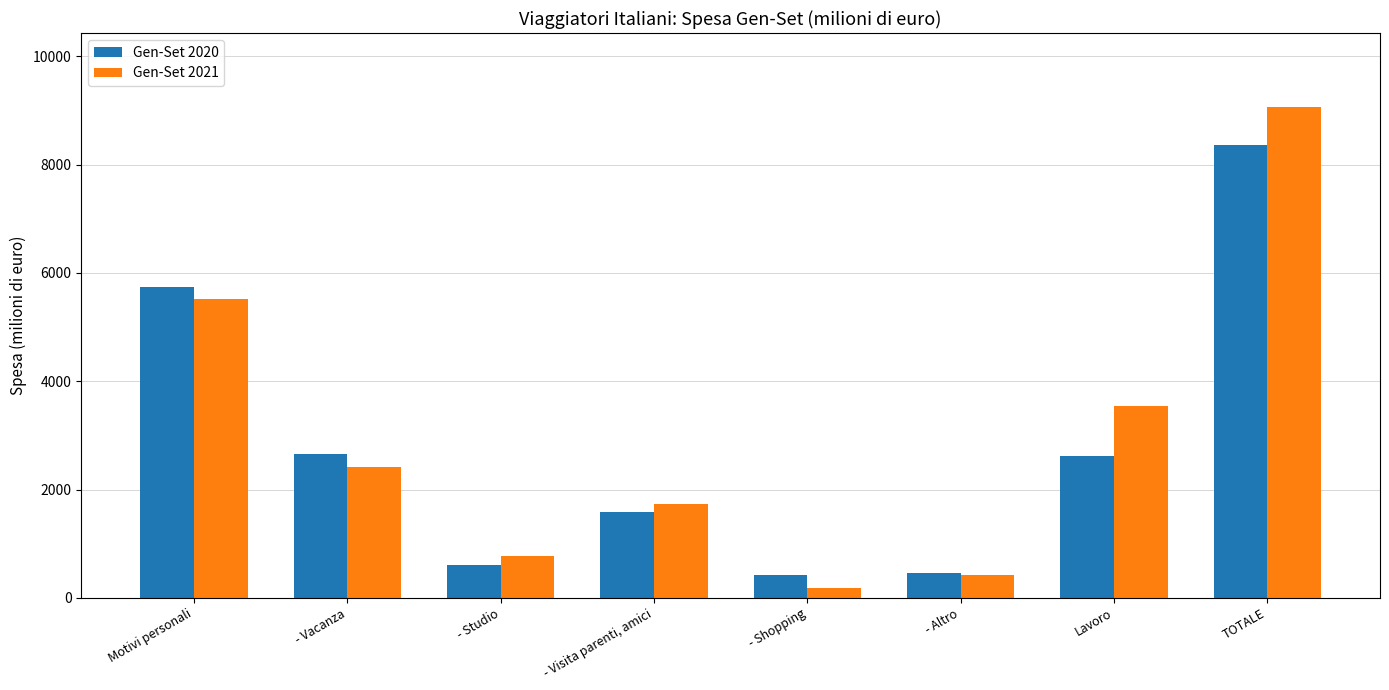

Which series changed the most between Motivi personali and TOTALE?

Gen-Set 2021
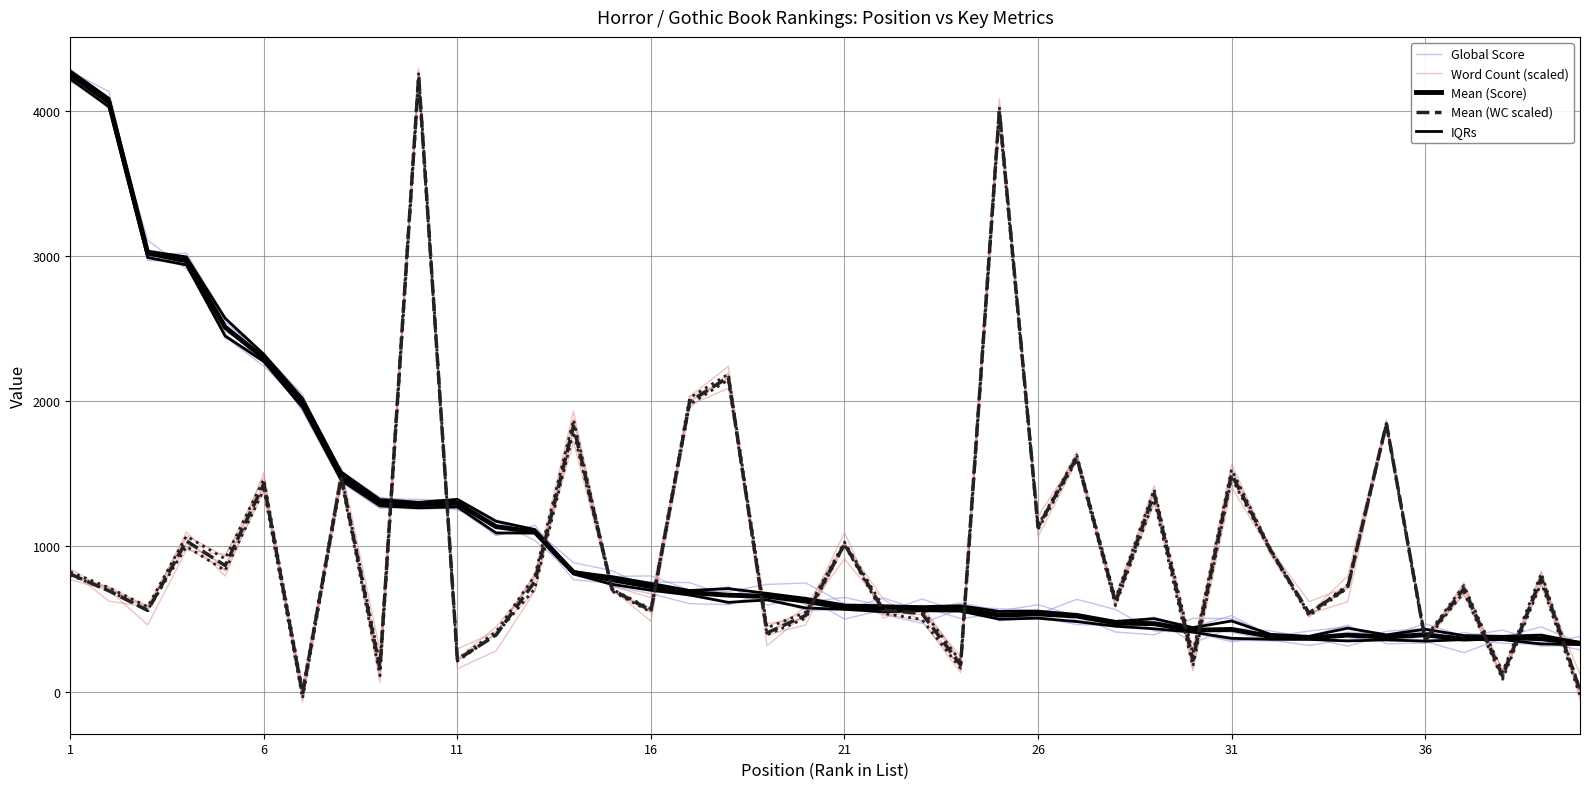

Is the value of Mean (Score) at 13 greater than the value of Mean (WC scaled) at 26?

No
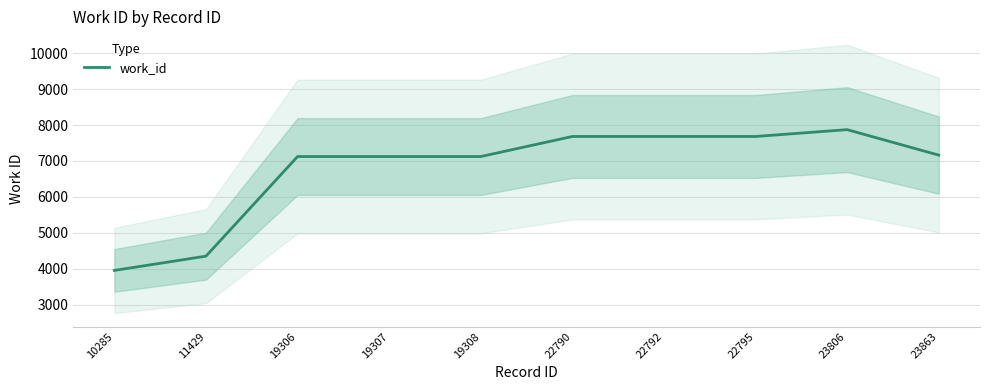

What is the approximate value at 23863?

7163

============

Task directions:
Can you print every item above verbatim, text only, with the pictures omitted?

Completed task:
Which series changed the most between Motivi personali and TOTALE?

Gen-Set 2021

Is the value of Mean (Score) at 13 greater than the value of Mean (WC scaled) at 26?

No

What is the approximate value at 23863?

7163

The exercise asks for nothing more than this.